Один из рабочих должен известить о начале стачки гудком, а кочегар, в ведении которого этот гудок, сопротивляется. Вокруг ручки гудка происходит драка. Сцена была сделана по всем законам тогдашнего кино, она изобиловала трюками.
В котельной оказался чан с глиной, куда кочегар и мастер забрасывали рабочего. В ходе драки меня выбрасывали через закрытое окно. Своей «акробатической фигурой» я разбивал стекло и вышибал раму. В конце концов рабочий, раскачиваясь, повисал на ручке гудка, и стачка начиналась.
В принятом к постановке сценарии были и сквозные действующие лица, и ясно прочерченные сюжетные ходы. Эйзенштейн же хотел делать фильм по-своему, исходя из собственных творческих установок. Осложнялись отношения с Плетневым, с «Пролеткультом».
Плетнев требовал, чтобы в фильме все шло по порядку. А мы рвались к новой композиции, к новому монтажу. Главной нашей целью было — построить картину не на отдельных действующих лицах, а на действии масс.

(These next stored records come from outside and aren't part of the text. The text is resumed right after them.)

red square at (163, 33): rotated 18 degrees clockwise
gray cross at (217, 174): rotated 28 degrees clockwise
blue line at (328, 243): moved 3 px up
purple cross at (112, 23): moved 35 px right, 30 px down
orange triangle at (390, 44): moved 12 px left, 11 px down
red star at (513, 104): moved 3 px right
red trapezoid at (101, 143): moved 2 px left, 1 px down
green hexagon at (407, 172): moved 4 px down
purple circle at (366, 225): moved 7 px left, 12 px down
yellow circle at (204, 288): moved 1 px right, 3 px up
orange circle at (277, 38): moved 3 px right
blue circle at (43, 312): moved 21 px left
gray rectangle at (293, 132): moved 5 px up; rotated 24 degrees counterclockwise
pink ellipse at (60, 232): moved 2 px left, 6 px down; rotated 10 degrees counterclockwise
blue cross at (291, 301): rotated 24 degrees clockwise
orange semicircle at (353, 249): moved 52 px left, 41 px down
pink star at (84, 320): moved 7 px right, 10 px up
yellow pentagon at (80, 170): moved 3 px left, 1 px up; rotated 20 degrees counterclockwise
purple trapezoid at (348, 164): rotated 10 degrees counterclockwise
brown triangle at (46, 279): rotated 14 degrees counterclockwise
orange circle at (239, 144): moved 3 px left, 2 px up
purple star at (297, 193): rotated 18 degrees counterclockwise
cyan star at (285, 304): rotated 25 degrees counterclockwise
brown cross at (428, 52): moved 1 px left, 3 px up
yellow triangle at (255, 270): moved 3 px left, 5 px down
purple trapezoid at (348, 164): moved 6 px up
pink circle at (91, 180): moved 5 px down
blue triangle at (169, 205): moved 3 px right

Итак, мы делаем фильм, в котором нет места индивидуальностям как таковым. Эйзенштейна привлекают коллективные образы. Это они вступают между собой в противоборство — с одной стороны, бастующие рабочие, а с другой — хозяева, в их числе акционеры, охранка, полиция, казаки. В борьбе «рабочих» и «хозяев», по мысли Сергея Михайловича, получают зримое выражение образцы действий рабочего коллектива и коллектива хозяев, показывается техника стачки и таким образом раскрывается ее производственная сущность. Эйзенштейну было важно с большой достоверностью воссоздать характерные моменты стачки: прекращение работы, вывоз мастера на тачке, маевку, голод, избиение толпы казаками, допрос, расстрел.
Фильм потом будут упрекать в неясности, неконкретности исторической обстановки. Но ведь мы — Эйзенштейн и верные ему помощники — добивались создания показательной «производственной» модели стачки, независимой от исторических и политических условий своего времени. Нас нисколько не огорчало, что даже те из зрителей, кто прекрасно знал все детали и обстоятельства политической стачки 1902 года в Ростове-на-Дону, ставшей документальной основой сценария фильма, не узнавали при просмотре фильма этого события. А между тем огорчаться нам следовало, потому что произвольное «производственное» толкование стачки было весьма далеко от ее подлинного значения в борьбе пролетариата за свое экономическое и политическое освобождение. Но мы были молоды. Мы с горячностью, свойственной молодости, открывали «неведомую миру» форму киноискусства.
Эйзенштейн был одержим всепобеждающим стремлением практически утвердить новую эстетику нового революционного общества. Позднее он скажет: «В своем порыве порвать с буржуазной концепцией… противопоставиться буржуазному кино, поставить коллективизм на место индивидуализма наше кино пошло с отчаянной горячностью… В этом порыве оно расколотило и представление о сюжете — фабуле… Фабула казалась синонимом индивидуализма в приложении к многогранности событий действительности».
В кино мы пришли, чтобы продолжать начатые в «Пролеткульте» поиски, пришли открывать законы взаимодействия различных элементов кинозрелища и их взаимодействие на зрителя. Это, так сказать, задачи в области формы. Но главная наша мечта устремлялась в подзвездные выси; пользуясь этими законами, мы хотели создавать произведения на большие социальные темы современности, о больших, масштабных событиях и явлениях эпохи ломки старого и построения нового мира.
«Весь мир насилья мы разрушим…» Если в «Пролеткульте» наша деятельность вдохновлялась более этой строчкой «Интернационала», который в ту пору мы слышали и пели сами повседневно, то в кино мы, не переставая «разрушать» привычные формы творчества, все же смогли внести значительно больший вклад в осуществление мечты пролетариата, запечатленной в следующей строке того же гимна: «Мы наш, мы новый мир построим…»
Но строить революционное кино мы, естественно, начинали исходя из уже накопленного творческого опыта и из того «стройматериала», который был в нашем распоряжении. А этим материалом была эйзенштейновская теория «монтажа аттракционов». Но метод «монтажа аттракционов», рожденный в театре, в кино оброс и обогатился понятием монтажа отдельных кадров, составляющих эпизод, и даже «монтажа», то есть определенной организации отдельных элементов, внутри самого кадра. Однако при этом следовало считаться с предметной, «вещной», реалистической природой кино, в котором сама фактура изображаемого, особенно при натурных съемках, предъявляет определенные требования, и прежде всего достоверности, жизненной правдивости повествования. «Стачка» была первым экспериментом на пути объединения столь различных, на первый взгляд несовместимых, требований, и успех эксперимента укрепил уверенность в правильности наших исходных позиций.